Problem statement
Across these entries, how many lines contain the word "register"? Answer with only the number.

Hardware design source data
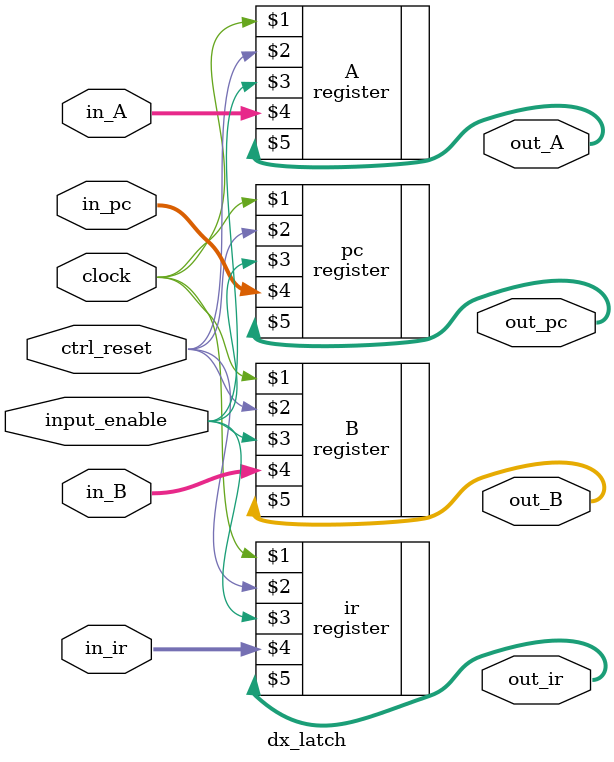
<source format=v>
module dx_latch(
    in_A, in_B, in_ir, in_pc,
    out_A, out_B, out_ir, out_pc,
    clock, ctrl_reset, input_enable);

    input clock, ctrl_reset, input_enable;
    input [31:0] in_A, in_B, in_ir, in_pc;
    output [31:0] out_A, out_B, out_ir, out_pc;

    register pc (clock, ctrl_reset, input_enable, in_pc, out_pc);
    register A (clock, ctrl_reset, input_enable, in_A, out_A);
    register B (clock, ctrl_reset, input_enable, in_B, out_B);    
    register ir (clock, ctrl_reset, input_enable, in_ir, out_ir);

endmodule
</source>
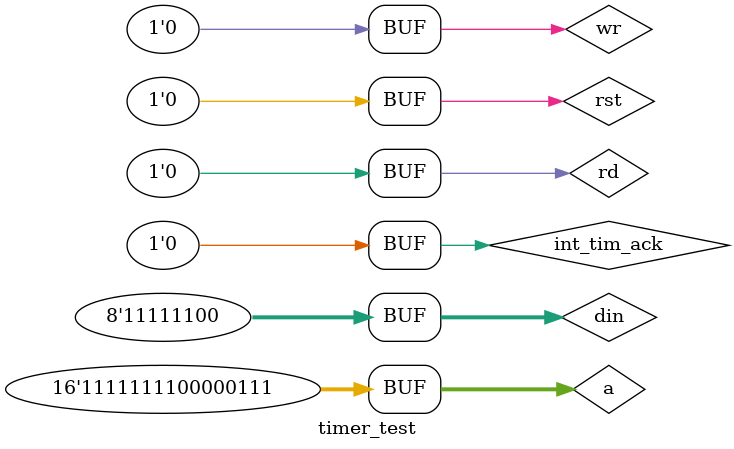
<source format=v>
`timescale 1ns / 1ps


module timer_test;

	// Inputs
	wire clk;
	reg rst;
	reg [15:0] a;
	reg [7:0] din;
	reg rd;
	reg wr;
	reg int_tim_ack;

	// Outputs
	wire [7:0] dout;
	wire int_tim_req;
    
    clk_gen #(250) clk_gen_1(clk);

	// Instantiate the Unit Under Test (UUT)
	timer uut (
		.clk(clk), 
		.rst(rst), 
		.a(a), 
		.dout(dout), 
		.din(din), 
		.rd(rd), 
		.wr(wr), 
		.int_tim_req(int_tim_req), 
		.int_tim_ack(int_tim_ack)
	);

	initial begin
		// Initialize Inputs
		rst = 0;
		a = 0;
		din = 0;
		rd = 0;
		wr = 0;
		int_tim_ack = 0;

		#10000;
        rst = 1;
        #10000;
        rst = 0;
        #10000;
        
		// Add stimulus here
        a = 16'hFF06;// TMA
        din = 8'hC5; // 1100 0101
        wr = 1;
        #10000;
        wr = 0;
        #10000;
        
        a = 16'hFF07;// TAC
        din = 8'hFC; // 1111 1100
        wr = 1;
        #10000;
        wr = 0;
        #10000;
	end
      
endmodule


</source>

Result
4